Ask HN: What would be an alternative to blockchain and crypto? - lildata
I feel both very enthusiastic &amp; skeptical about blockchain.
In the last decade it has been designated by many as the way forward, some form of transactional, Internet of value &amp; next step in business integration.
What scares me the most is no big alternative seems to have emerged in this area to compete with blockchain?
I hope I am missing something, any idea?
======
fastneutron
You might be interested in raking a look at Holochain:

[https://holochain.org/](https://holochain.org/)

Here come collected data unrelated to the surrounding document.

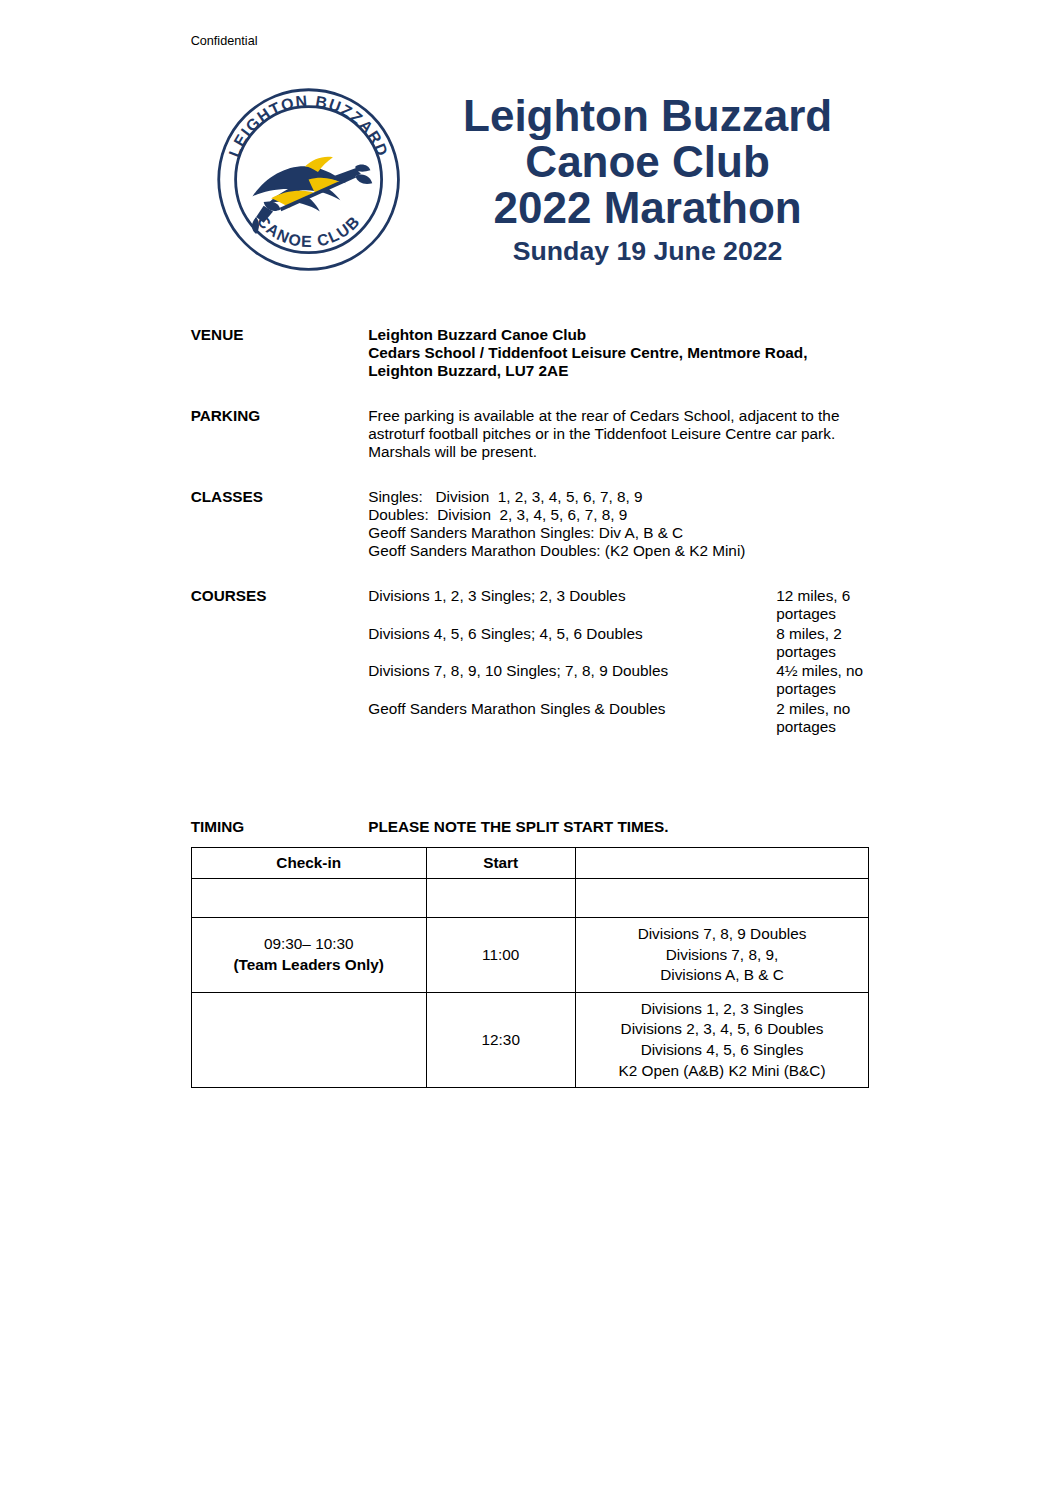Confidential
LEIGHTON BUZZARD CANOE CLUB
Leighton Buzzard Canoe Club 2022 Marathon Sunday 19 June 2022
VENUE
Leighton Buzzard Canoe Club
Cedars School / Tiddenfoot Leisure Centre, Mentmore Road,
Leighton Buzzard, LU7 2AE
PARKING
Free parking is available at the rear of Cedars School, adjacent to the astroturf football pitches or in the Tiddenfoot Leisure Centre car park. Marshals will be present.
CLASSES
Singles: Division 1, 2, 3, 4, 5, 6, 7, 8, 9
Doubles: Division 2, 3, 4, 5, 6, 7, 8, 9
Geoff Sanders Marathon Singles: Div A, B & C
Geoff Sanders Marathon Doubles: (K2 Open & K2 Mini)
COURSES
Divisions 1, 2, 3 Singles; 2, 3 Doubles 12 miles, 6 portages Divisions 4, 5, 6 Singles; 4, 5, 6 Doubles 8 miles, 2 portages Divisions 7, 8, 9, 10 Singles; 7, 8, 9 Doubles 4½ miles, no portages Geoff Sanders Marathon Singles & Doubles 2 miles, no portages
TIMING PLEASE NOTE THE SPLIT START TIMES.
| Check-in | Start | |
| --- | --- | --- |
| 09:30– 10:30 (Team Leaders Only) | 11:00 | Divisions 7, 8, 9 Doubles Divisions 7, 8, 9, Divisions A, B & C |
| | 12:30 | Divisions 1, 2, 3 Singles Divisions 2, 3, 4, 5, 6 Doubles Divisions 4, 5, 6 Singles K2 Open (A&B) K2 Mini (B&C) |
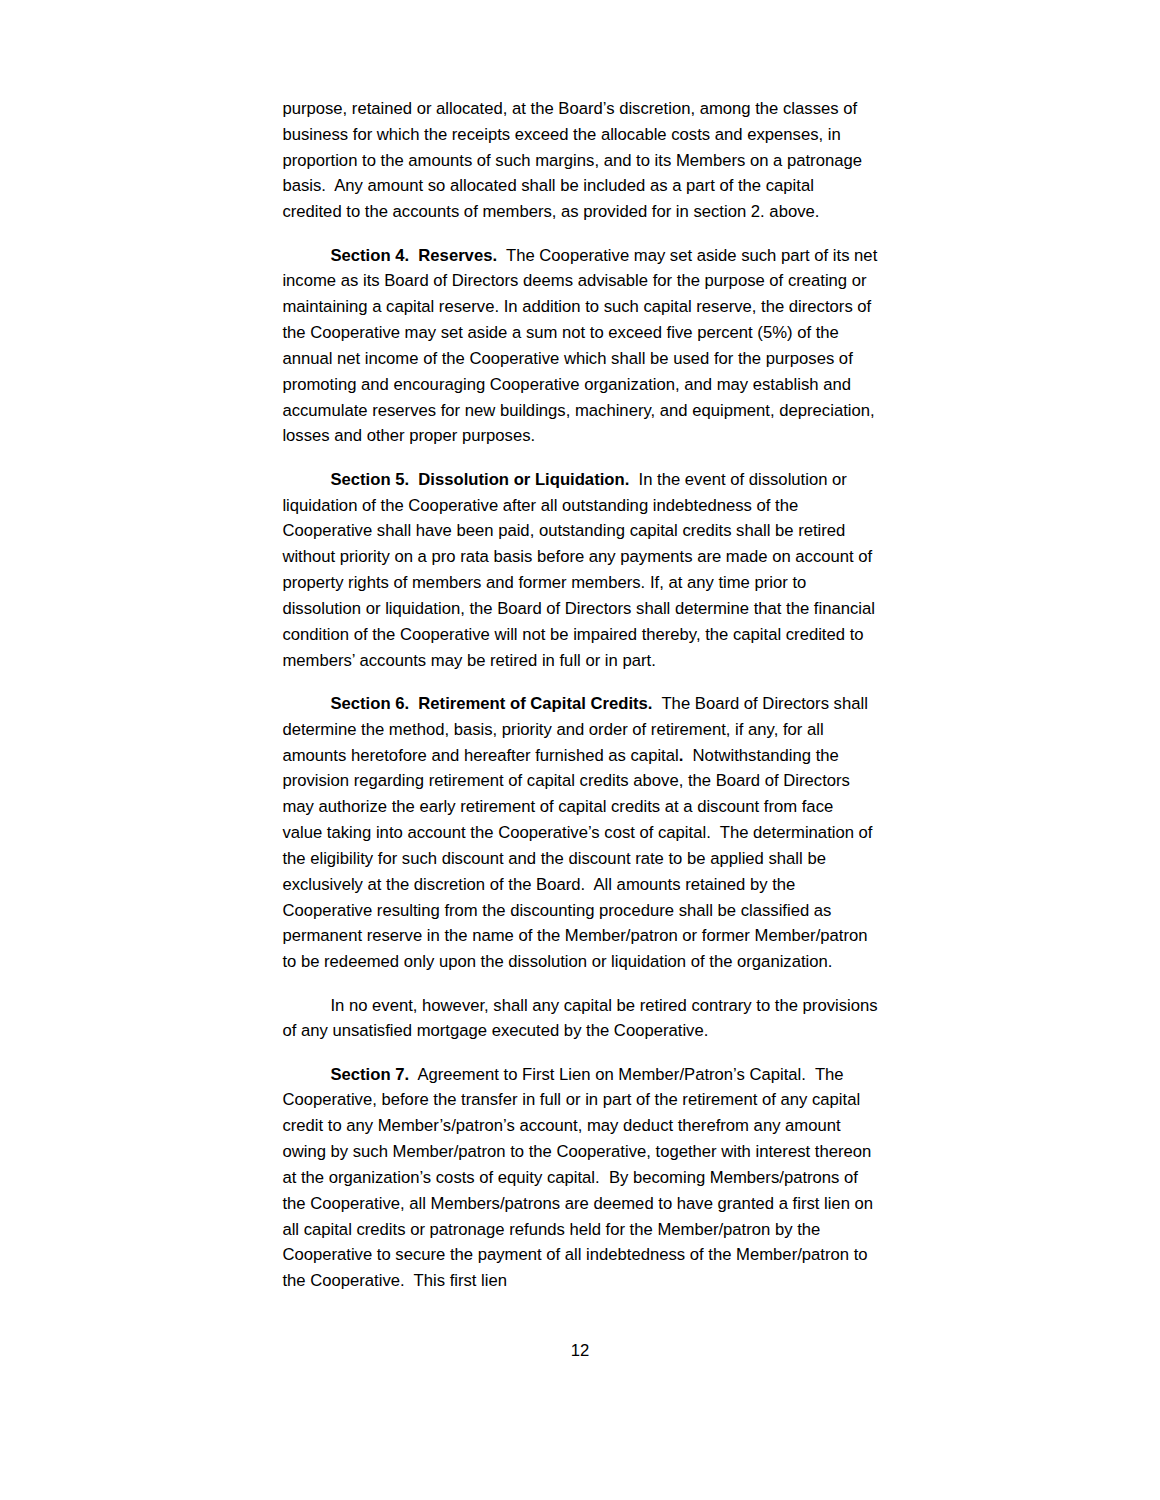purpose, retained or allocated, at the Board’s discretion, among the classes of business for which the receipts exceed the allocable costs and expenses, in proportion to the amounts of such margins, and to its Members on a patronage basis. Any amount so allocated shall be included as a part of the capital credited to the accounts of members, as provided for in section 2. above.
Section 4. Reserves. The Cooperative may set aside such part of its net income as its Board of Directors deems advisable for the purpose of creating or maintaining a capital reserve. In addition to such capital reserve, the directors of the Cooperative may set aside a sum not to exceed five percent (5%) of the annual net income of the Cooperative which shall be used for the purposes of promoting and encouraging Cooperative organization, and may establish and accumulate reserves for new buildings, machinery, and equipment, depreciation, losses and other proper purposes.
Section 5. Dissolution or Liquidation. In the event of dissolution or liquidation of the Cooperative after all outstanding indebtedness of the Cooperative shall have been paid, outstanding capital credits shall be retired without priority on a pro rata basis before any payments are made on account of property rights of members and former members. If, at any time prior to dissolution or liquidation, the Board of Directors shall determine that the financial condition of the Cooperative will not be impaired thereby, the capital credited to members’ accounts may be retired in full or in part.
Section 6. Retirement of Capital Credits. The Board of Directors shall determine the method, basis, priority and order of retirement, if any, for all amounts heretofore and hereafter furnished as capital. Notwithstanding the provision regarding retirement of capital credits above, the Board of Directors may authorize the early retirement of capital credits at a discount from face value taking into account the Cooperative’s cost of capital. The determination of the eligibility for such discount and the discount rate to be applied shall be exclusively at the discretion of the Board. All amounts retained by the Cooperative resulting from the discounting procedure shall be classified as permanent reserve in the name of the Member/patron or former Member/patron to be redeemed only upon the dissolution or liquidation of the organization.
In no event, however, shall any capital be retired contrary to the provisions of any unsatisfied mortgage executed by the Cooperative.
Section 7. Agreement to First Lien on Member/Patron’s Capital. The Cooperative, before the transfer in full or in part of the retirement of any capital credit to any Member’s/patron’s account, may deduct therefrom any amount owing by such Member/patron to the Cooperative, together with interest thereon at the organization’s costs of equity capital. By becoming Members/patrons of the Cooperative, all Members/patrons are deemed to have granted a first lien on all capital credits or patronage refunds held for the Member/patron by the Cooperative to secure the payment of all indebtedness of the Member/patron to the Cooperative. This first lien
12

I'm by no means an expert in the technology, but it's one attempt at a
blockchain alternative that I'm aware of, albeit with different philosophies
regarding global consensus.

------
gregjor
Blockchain solutions are touted as improvements and replacements for solutions
that already exist. It's not that blockchain solves problems previously not
solvable.

Read _Attack of the 50-Foot Blockchain_ for some perspective.

------
s1t5
Isn't each of the hundreds of cryptocurrencies an alternative? Many of them
have wildly varying implementations - different designs, levels of security,
speed of transaction, transaction number limits, no blockchain at all, proof-
of-stake vs proof of work etc.

------
el_programmador
One alternative I could think of are chunks or clusters of centralized systems
which are then inter-connected among themselves to form a decentralized whole
(kinda how the internet works!).